You probably know the numbers. In Toronto January was extreme, especially in the soulless burbs where average prices jumped more than 20% year/year. In YVR the average detached house ended up 27% above last year’s mark, with the urban area now averaging $1.8 million. Sales volumes were ahead by a third, underscoring the little stampede that the T2 government’s announcement caused.

After all, there was no other explanation.

The Bank of Canada didn’t drop its key rate. The big chartered banks actually increased most of their mortgage costs, both fixed and variable. The dollar, oil and financial assets all took a drubbing. And the economy blew.

Proof of that lies in the unemployment numbers delivered Friday. Canada lost 5,700 net positions and Alberta was whacked. The overall jobless rate went up – it’s increased steadily over the past year while that in the US has continuously fallen. Today we have the greatest discrepancy between the labour picture in our two counties in 14 years. Meanwhile, for the first time in 28 years (back when I was a mere boy), the unemployment rate is higher in Alberta than the rest of the nation.

The country needs 1% net job growth a year just to keep up with the population increase, and we’re not there. Meanwhile joblessness in the States has dropped from more than 10% during the GFC, when we all felt superior, our dollar was at par (or above) and Yanks were losing their houses, to a mere 4.9%. The latest stats showed that growth continues unabated.

So on Friday the US dollar spiked more, driving down ours along with oil. American equities stumbled, as the likelihood of a rate increase in March bumped higher. That the cost of money will be greater in the States as 2016 progresses should be a question in nobody’s mind. It’s gonna happen.

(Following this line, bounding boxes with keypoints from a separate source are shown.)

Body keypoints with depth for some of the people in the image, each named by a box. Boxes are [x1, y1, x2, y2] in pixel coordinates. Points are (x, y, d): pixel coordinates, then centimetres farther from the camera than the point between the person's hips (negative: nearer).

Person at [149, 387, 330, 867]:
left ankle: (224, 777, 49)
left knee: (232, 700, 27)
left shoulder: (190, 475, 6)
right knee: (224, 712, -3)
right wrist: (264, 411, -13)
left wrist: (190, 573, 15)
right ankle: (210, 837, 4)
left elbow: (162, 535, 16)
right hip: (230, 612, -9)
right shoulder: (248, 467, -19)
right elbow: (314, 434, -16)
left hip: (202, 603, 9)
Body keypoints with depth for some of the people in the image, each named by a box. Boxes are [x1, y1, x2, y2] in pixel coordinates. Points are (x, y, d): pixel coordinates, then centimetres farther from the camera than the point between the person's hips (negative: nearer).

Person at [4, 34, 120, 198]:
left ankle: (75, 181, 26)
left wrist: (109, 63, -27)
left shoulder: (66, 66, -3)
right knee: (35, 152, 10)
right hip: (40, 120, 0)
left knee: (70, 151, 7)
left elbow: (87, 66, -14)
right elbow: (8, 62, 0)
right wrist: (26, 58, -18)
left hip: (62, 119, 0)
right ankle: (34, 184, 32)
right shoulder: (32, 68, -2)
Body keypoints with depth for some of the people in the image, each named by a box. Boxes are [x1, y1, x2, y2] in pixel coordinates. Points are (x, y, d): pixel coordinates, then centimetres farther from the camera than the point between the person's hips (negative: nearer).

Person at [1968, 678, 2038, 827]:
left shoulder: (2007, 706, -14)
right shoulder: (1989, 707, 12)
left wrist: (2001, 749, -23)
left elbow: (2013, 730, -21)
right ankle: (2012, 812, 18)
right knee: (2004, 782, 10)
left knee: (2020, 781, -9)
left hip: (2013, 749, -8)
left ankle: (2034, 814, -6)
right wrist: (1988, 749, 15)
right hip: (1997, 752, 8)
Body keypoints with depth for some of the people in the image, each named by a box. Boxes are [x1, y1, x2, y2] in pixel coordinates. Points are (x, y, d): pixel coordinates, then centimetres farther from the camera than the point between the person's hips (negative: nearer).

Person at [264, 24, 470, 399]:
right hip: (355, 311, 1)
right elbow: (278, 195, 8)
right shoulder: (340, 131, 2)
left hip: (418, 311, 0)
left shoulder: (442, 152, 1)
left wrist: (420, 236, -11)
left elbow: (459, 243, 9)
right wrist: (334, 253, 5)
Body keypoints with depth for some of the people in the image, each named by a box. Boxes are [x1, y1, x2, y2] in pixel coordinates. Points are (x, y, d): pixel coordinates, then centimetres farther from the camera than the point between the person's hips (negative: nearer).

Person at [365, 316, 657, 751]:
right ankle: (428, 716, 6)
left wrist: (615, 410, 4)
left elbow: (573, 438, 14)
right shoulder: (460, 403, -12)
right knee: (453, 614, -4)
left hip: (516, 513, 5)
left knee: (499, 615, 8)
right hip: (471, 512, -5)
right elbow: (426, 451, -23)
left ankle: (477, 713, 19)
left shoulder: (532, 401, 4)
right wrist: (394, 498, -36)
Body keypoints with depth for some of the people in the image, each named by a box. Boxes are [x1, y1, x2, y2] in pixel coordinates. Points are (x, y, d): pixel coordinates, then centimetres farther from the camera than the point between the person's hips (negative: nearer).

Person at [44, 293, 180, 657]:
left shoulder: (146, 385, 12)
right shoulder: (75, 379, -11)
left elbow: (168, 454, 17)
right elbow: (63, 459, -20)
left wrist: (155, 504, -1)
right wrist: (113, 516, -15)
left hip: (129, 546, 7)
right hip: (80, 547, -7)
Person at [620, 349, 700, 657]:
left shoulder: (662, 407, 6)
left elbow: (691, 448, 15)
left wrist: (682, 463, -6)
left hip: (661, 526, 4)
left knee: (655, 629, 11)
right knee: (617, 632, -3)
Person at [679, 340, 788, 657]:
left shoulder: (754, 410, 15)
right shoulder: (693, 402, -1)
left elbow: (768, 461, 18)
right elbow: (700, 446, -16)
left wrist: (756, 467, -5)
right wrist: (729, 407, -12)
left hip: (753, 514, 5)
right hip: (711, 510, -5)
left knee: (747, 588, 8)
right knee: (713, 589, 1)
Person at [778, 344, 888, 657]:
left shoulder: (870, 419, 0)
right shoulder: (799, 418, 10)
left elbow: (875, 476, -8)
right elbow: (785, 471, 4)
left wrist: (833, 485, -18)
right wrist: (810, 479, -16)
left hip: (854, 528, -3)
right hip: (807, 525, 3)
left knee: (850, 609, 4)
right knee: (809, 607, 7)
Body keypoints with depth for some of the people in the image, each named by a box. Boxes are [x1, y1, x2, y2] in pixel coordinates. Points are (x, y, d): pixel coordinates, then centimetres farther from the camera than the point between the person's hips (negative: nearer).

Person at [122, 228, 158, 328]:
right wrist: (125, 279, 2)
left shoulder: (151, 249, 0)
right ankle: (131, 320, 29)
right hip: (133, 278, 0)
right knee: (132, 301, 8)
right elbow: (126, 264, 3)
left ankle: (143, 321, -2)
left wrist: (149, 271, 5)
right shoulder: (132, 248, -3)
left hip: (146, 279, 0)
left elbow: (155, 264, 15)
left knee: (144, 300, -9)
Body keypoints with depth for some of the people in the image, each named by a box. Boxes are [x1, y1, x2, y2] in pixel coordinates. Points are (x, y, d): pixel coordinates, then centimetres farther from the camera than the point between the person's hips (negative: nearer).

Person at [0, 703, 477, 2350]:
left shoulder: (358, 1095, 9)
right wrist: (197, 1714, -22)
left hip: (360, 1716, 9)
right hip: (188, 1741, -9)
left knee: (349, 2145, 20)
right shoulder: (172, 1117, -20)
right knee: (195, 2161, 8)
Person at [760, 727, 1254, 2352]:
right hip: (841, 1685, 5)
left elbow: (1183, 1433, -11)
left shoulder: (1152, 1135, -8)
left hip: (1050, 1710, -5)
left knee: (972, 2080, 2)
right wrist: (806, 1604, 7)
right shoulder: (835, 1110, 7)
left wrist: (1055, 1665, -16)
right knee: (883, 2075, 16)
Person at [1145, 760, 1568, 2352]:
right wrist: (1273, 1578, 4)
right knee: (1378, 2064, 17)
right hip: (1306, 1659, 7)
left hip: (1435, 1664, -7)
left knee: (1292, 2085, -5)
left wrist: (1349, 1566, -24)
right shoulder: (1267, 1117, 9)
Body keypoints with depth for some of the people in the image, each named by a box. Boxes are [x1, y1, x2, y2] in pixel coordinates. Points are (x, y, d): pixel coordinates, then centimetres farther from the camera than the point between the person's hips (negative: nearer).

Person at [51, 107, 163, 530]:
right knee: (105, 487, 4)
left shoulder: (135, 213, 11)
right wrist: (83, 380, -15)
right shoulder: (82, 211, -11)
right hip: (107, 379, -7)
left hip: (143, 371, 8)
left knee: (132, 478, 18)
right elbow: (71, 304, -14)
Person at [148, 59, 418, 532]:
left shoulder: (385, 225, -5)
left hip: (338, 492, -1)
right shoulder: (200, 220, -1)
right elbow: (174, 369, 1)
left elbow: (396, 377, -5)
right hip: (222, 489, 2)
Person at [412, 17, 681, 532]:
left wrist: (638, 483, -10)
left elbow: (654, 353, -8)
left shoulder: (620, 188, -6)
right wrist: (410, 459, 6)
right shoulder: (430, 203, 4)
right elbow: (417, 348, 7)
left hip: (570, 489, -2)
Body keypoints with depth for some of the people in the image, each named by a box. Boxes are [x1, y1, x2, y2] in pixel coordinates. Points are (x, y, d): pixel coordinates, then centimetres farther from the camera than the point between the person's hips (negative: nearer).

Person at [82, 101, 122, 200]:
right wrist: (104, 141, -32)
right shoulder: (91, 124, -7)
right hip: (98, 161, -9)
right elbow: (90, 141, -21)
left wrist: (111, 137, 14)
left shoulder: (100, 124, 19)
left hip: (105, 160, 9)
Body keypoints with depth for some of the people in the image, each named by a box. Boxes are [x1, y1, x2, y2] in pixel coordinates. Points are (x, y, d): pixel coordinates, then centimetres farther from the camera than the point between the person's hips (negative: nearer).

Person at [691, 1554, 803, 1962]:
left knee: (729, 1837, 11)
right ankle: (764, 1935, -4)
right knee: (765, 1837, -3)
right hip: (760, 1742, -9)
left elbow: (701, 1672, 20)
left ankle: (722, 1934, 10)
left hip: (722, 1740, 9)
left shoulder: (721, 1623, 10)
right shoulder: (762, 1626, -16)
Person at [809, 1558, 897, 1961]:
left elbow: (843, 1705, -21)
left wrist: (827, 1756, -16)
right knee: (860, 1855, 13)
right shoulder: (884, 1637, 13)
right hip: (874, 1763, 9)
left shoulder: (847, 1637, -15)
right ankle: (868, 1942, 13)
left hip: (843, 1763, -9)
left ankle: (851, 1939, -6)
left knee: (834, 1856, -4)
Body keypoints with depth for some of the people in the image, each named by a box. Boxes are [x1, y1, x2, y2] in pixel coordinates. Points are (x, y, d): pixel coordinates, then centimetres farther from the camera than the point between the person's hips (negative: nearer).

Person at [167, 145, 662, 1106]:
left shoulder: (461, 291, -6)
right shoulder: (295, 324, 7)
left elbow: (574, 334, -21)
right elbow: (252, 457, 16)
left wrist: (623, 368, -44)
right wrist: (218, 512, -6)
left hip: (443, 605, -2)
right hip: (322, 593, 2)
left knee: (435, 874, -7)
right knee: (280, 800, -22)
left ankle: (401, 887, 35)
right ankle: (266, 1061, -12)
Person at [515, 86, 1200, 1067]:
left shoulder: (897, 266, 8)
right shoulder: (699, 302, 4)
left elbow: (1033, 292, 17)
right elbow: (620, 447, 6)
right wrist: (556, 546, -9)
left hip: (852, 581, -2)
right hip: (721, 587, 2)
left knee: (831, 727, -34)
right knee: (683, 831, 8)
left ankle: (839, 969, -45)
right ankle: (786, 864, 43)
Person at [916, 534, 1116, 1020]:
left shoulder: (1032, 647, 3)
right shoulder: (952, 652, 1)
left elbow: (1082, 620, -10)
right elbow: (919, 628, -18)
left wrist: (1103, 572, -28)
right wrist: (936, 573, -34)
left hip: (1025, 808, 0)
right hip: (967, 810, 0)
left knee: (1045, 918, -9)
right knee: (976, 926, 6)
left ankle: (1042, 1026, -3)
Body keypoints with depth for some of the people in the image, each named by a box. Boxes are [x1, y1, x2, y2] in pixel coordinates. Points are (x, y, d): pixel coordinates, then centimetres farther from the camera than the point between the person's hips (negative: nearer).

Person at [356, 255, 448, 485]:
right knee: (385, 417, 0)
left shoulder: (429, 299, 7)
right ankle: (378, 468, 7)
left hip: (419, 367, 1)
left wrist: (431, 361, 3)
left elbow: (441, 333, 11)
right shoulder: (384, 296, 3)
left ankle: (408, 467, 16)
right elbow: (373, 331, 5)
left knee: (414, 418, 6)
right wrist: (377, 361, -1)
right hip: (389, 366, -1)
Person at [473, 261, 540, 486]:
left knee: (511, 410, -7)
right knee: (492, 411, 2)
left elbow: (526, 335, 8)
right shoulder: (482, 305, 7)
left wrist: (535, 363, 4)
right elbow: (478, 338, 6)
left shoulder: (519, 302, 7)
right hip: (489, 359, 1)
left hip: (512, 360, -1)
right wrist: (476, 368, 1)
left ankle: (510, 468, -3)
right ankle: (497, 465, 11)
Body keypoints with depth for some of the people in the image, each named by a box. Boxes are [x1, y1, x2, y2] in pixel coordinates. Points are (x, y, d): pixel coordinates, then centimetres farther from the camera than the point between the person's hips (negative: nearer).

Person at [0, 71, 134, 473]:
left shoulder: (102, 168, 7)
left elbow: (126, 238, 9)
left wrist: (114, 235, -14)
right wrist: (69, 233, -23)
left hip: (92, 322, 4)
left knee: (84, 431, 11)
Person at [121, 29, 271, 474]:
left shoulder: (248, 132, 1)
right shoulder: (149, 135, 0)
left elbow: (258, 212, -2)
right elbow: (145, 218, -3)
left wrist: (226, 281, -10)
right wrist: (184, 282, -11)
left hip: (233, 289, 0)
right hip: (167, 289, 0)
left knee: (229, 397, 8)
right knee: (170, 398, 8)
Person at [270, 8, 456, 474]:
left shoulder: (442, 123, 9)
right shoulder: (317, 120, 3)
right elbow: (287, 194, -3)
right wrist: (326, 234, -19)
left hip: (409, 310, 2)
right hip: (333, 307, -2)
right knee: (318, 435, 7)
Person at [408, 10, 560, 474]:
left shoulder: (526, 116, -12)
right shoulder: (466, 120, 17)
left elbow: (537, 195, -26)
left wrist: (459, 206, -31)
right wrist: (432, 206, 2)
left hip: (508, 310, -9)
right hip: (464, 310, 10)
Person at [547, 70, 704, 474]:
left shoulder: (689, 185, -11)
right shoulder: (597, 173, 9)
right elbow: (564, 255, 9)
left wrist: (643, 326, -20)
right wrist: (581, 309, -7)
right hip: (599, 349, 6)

And it probably means Canadian rates won’t fall again. Maybe ever. This will be cemented by the March 22nd federal budget, set to unleash the rapacious hounds of liberal deficit spending.

The point is risk. Financial markets have just shed a ton of it, with assets like preferreds, equity ETFs and REITs cheap compared to year-ago levels. With the Fed on its resolute course higher, there’s a ton of logic in trading bonds for equities, although people already with a balanced portfolio need do nothing. The recovery’s coming to you.

So while financial assets are risk-off, real estate – at least where the prices are steaming – is pure risk-on. The foundation upon which this gossamer structure is constructed is unstable. As CIBC economist Avery Shenfeld points out, there are more job losses to come as our rocks-‘n-trees country copes with the lowest commodity prices since the Nineties. The economy’s stopped growing. And taxes are going up.

Meanwhile the signs of a market top keep piling up. Panic buying in the suburbs surrounding Toronto and Vancouver. Price surges seven and even eight times the rate of inflation. The public’s unshakeable (and false) belief foreign buyers are stealing our houses (leading to ‘buy-now-or-buy-never’.) Real estate and construction’s swelling proportion of the economy. Political pandering to house lust (check out the coming BC budget). A sharp resurgence in household debt levels. And this…

VAN CHART

Dig out an old chart of Nortel. Or the TSX during the dot-com days. Or the NASDAQ before it lost 80% of its value. Or house values in Phoenix, prior to the collapse. They all look like the squiggles above, because they chart the same thing – human nature. We buy on euphoria. We sell in panic. The higher prices go, the more invested everyone becomes, the greater the risk.

In your heart you know this. Unless you vape.